Publication Date

Fall 2020

Degree Type

Master's Project

Degree Name

Master of Science (MS)


Computer Science

First Advisor

Wendy Lee

Second Advisor

Fabio Di Troia

Third Advisor

William Andreopoulos


Next generation sequencing workflow, meta-data, sequencing artifacts


Next generation sequencing (NGS) has revolutionized the biological sciences. Today, entire genomes can be rapidly sequenced, enabling advancements in personalized medicine, genetic diseases, and more. The National Center for Biotechnology Information (NCBI) hosts the Sequence Read Archive (SRA) containing vast amounts of valuable NGS data. Recently, research has shown that sequencing errors in conventional NGS workflows are key confounding factors for detecting mutations.
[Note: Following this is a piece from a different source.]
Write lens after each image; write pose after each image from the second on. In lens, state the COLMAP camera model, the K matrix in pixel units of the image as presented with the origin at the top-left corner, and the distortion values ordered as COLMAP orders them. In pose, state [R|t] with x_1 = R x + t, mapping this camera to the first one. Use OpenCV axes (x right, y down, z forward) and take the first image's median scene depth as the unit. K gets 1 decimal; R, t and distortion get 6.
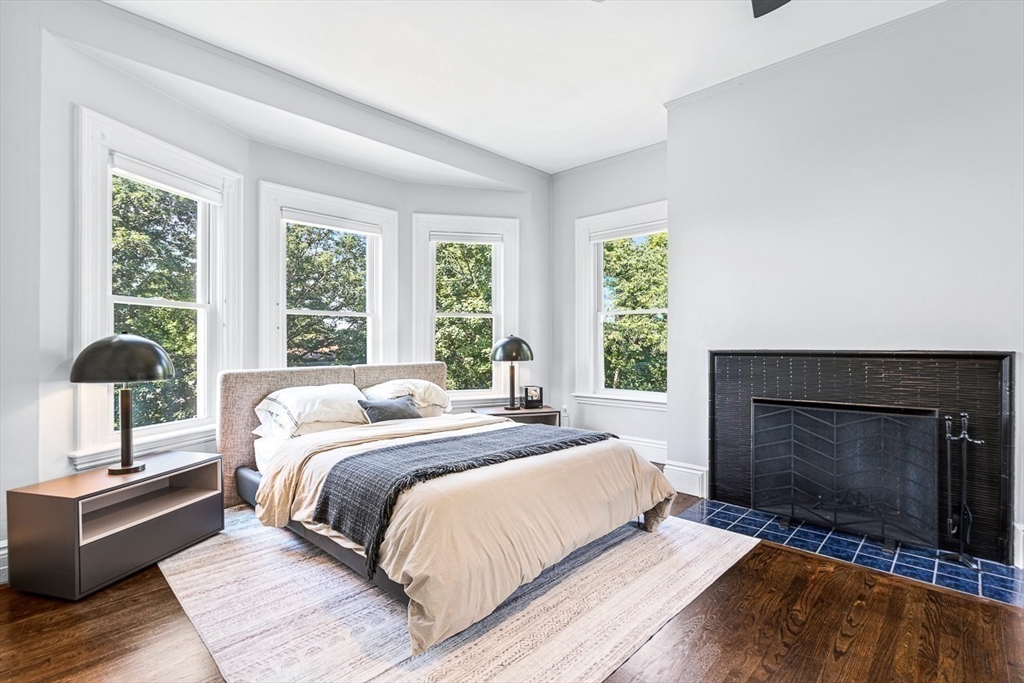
lens RADIAL K [[484.2, 0, 509.7], [0, 484.2, 342.3], [0, 0, 1]] dist [0.002326, 0.000178]
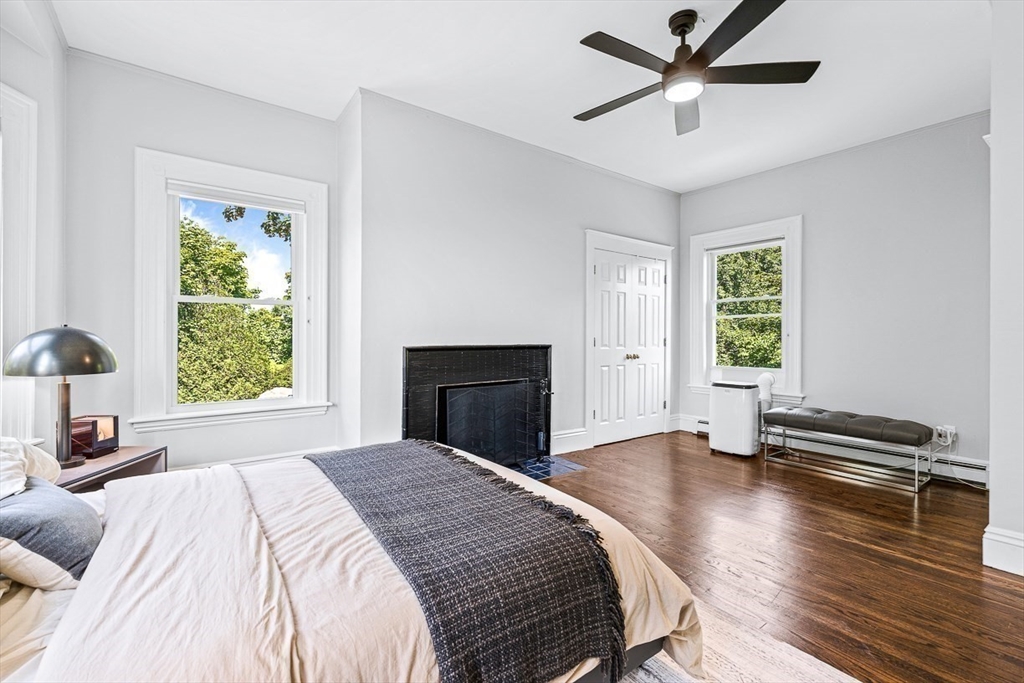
lens RADIAL K [[454.3, 0, 511.4], [0, 454.3, 340.2], [0, 0, 1]] dist [0.001604, 0.000084]
pose [[0.165988, 0.000561, 0.986128, -0.462047], [-0.001295, 0.999999, -0.000351, 0.001100], [-0.986127, -0.001219, 0.165989, 0.508157]]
Various steps such as sample handling and library preparation can introduce artifacts that affect the accuracy of calling rare mutations. Thus, there is a need for more insight into the exact relationship between various steps of the NGS workflow- the metadata- and sequencing artifacts. This paper presents a new tool called SRAMetadataX that enables researchers to easily extract crucial metadata from SRA submissions. The tool was used to identify eight sequencing runs that utilized hybrid capture or PCR for enrichment. A bioinformatics pipeline was built that identified 298,936 potential sequencing artifacts from the runs. Various machine learning models were trained on the data, and results showed that the models were able to predict enrichment method with about 70% accuracy, indicating that different enrichment methods likely produce specific sequencing artifacts.